You are referring to mapping and database corrections/updates that do seem to be at the heart of many trouble-spot reports (and also a few magic trouble-spot fixes).While they have been experimenting with this, they should have employed a team dedicated to correct wrong speed limits, etc, and really make the best of what they have on the old stack. Autopilot and NoA could have been such a good experience on the road to FSD, if they had a dedicated team to maintain and fix issues
This brings up the concern of whether Tesla will assign any additional resources to mapping in the future, after the FSD stack has matured. If they don't value it enough now, why should we think they'll value it later? Because they will free up FSD machine-learning geniuses to happily work the ongoing map-updating project? Seems unlikely. Because they will fire the expensive machine-learning geniuses, suddenly all finished, to free up budget for a bigger map-maintenance team? Also unrealistic.
I certainly agree that satisfaction with the existing features would be helped by a more aggressive update program, including a more timely and communicative response to user map-update reports.
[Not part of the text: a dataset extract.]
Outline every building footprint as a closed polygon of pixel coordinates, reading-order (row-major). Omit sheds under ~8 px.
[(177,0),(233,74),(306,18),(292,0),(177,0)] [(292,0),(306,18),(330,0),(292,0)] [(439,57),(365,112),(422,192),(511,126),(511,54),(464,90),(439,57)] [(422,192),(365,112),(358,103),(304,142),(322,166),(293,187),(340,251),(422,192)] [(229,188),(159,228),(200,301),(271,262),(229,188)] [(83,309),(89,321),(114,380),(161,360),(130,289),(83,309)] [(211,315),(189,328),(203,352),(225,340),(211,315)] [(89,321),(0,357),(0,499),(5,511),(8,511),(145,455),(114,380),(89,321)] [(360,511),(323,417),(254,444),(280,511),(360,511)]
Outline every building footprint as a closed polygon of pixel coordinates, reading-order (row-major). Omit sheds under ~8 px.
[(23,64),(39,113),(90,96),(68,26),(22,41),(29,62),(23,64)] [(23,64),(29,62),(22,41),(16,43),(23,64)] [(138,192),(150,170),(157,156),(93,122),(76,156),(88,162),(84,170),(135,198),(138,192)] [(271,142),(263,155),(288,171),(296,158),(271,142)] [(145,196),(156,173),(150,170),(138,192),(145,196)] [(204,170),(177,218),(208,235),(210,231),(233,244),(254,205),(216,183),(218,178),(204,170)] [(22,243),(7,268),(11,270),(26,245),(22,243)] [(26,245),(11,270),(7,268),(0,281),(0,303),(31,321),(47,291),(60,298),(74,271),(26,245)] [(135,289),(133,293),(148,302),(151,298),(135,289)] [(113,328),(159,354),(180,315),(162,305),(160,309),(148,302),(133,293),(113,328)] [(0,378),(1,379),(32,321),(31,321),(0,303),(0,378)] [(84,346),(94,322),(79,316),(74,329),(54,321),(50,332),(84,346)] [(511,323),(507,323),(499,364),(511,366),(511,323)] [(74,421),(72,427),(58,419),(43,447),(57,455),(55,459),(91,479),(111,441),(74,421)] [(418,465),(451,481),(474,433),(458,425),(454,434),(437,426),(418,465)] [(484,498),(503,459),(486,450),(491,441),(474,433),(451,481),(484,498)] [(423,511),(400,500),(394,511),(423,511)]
I think the enthusiasm of the user base would be sky-high if
1. Every report came back with an acknowledgment message (presumably automated),
2. More importantly, if within days after submitting a valid report, an update would be pushed and a (presumably automated) message came back saying that the reported issue has been addressed, please let us know via our feedback system whether this has resolved the issue.
Of course, there may be a policy of assigning lower priority to a single report, vs. higher priority to multiple reports especially from multiple users. But still, providing some acknowledgment and follow-up for every single report, plus clear evidence that map updates are happening often, would enhance the quality of the Tesla experience.